Categories
algorithm arrays language-agnostic

How to find repeating sequence of characters in a given array?

My problem is to find the repeating sequence of characters in the given array. simply, to identify the pattern in which the characters are appearing.

   .---.---.---.---.---.---.---.---.---.---.---.---.---.---.
1: | J | A | M | E | S | O | N | J | A | M | E | S | O | N |
'---'---'---'---'---'---'---'---'---'---'---'---'---'---'

   .---.---.---.---.---.---.---.---.---.---.---.---.---.---.---.
2: | R | O | N | R | O | N | R | O | N | R | O | N | R | O | N |
'---'---'---'---'---'---'---'---'---'---'---'---'---'---'---'

   .---.---.---.---.---.---.---.---.---.---.---.---.
3: | S | H | A | M | I | L | S | H | A | M | I | L |
'---'---'---'---'---'---'---'---'---'---'---'---'

   .---.---.---.---.---.---.---.---.---.---.---.---.---.---.---.---.---.---.
4: | C | A | R | P | E | N | T | E | R | C | A | R | P | E | N | T | E | R |
'---'---'---'---'---'---'---'---'---'---'---'---'---'---'---'---'---'---'


Example

Given the previous data, the result should be:

  1. "JAMESON"
  2. "RON"
  3. "SHAMIL"
  4. "CARPENTER"


Question

  • How to deal with this problem efficiently?

For your examples, my first approach would be to

  1. get the first character of the array (for your last example, that would be C)
  2. get the index of the next appearance of that character in the array (e.g. 9)
  3. if it is found, search for the next appearance of the substring between the two appearances of the character (in this case CARPENTER)
  4. if it is found, you’re done (and the result is this substring).

Of course, this works only for a very limited subset of possible arrays, where the same word is repeated over and over again, starting from the beginning, without stray characters in between, and its first character is not repeated within the word.

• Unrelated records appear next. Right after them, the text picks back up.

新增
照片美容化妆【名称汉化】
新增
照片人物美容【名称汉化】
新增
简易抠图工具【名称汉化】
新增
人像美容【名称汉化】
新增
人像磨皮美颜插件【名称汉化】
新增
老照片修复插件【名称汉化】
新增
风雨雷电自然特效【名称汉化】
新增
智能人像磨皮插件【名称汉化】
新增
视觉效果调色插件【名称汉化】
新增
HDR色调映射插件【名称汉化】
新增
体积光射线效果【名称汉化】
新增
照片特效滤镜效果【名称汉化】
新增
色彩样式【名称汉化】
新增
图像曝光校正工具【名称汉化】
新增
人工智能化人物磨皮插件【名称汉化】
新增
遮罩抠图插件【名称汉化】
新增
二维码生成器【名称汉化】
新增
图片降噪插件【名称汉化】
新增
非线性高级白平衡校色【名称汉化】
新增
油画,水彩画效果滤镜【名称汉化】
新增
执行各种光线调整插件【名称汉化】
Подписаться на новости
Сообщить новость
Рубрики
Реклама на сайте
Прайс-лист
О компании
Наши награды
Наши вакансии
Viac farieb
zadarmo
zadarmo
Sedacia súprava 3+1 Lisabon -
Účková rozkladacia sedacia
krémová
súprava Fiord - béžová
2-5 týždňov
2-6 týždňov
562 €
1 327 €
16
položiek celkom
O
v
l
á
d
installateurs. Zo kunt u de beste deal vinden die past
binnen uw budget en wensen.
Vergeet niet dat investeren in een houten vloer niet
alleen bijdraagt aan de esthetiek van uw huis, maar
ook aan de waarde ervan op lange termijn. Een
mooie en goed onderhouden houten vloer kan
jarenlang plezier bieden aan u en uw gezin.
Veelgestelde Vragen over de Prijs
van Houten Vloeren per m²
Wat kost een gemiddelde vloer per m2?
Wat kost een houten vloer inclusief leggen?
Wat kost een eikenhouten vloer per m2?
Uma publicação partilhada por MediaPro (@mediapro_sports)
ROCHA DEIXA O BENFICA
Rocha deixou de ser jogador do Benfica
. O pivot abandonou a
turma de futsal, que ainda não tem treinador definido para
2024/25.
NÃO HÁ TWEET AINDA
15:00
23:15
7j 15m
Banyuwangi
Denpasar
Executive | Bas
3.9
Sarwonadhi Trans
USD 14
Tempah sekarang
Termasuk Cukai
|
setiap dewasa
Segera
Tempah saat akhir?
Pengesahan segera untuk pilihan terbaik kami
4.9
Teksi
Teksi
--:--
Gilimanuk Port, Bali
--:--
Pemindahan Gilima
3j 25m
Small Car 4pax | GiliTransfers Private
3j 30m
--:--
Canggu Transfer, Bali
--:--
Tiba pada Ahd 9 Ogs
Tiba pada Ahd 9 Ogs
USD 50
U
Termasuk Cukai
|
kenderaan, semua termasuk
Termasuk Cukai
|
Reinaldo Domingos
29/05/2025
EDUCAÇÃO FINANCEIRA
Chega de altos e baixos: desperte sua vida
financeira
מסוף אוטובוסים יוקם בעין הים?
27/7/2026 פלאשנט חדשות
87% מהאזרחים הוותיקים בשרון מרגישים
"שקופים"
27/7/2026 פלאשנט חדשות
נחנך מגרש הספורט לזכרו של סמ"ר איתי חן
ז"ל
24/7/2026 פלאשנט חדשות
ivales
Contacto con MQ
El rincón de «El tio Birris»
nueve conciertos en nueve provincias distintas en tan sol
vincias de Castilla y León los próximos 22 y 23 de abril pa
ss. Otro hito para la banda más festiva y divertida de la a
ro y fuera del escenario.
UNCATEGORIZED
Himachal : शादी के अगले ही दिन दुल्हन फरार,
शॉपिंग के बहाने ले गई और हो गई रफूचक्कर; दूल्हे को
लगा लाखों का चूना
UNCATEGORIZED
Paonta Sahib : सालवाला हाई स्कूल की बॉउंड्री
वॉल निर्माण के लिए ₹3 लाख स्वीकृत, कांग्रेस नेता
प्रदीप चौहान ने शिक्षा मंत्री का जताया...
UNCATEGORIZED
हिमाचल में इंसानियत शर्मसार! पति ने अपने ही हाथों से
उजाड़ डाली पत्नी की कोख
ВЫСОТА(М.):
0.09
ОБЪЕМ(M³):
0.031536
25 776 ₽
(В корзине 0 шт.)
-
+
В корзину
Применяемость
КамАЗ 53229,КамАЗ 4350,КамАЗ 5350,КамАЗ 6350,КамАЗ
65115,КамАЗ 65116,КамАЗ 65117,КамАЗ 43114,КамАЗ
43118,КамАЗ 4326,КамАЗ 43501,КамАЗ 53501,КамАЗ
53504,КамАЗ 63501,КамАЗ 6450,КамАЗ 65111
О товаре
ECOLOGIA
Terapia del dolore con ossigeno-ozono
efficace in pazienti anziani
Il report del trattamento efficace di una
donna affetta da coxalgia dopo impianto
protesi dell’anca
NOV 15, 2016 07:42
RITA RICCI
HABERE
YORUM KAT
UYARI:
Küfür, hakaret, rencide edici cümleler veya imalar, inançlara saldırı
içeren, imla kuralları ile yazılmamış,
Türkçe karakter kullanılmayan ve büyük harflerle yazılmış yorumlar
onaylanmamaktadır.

But all your examples fall into this category – and I prefer the simplest solution which could possibly work 🙂

If the repeated word contains the first character multiple times (e.g. CACTUS), the algorithm can be extended to look for subsequent occurrences of that character too, not only the first one (so that it finds the whole repeated word, not only a substring of it).

Note that this extended algorithm would give a different result for your second example, namely RONRON instead of RON.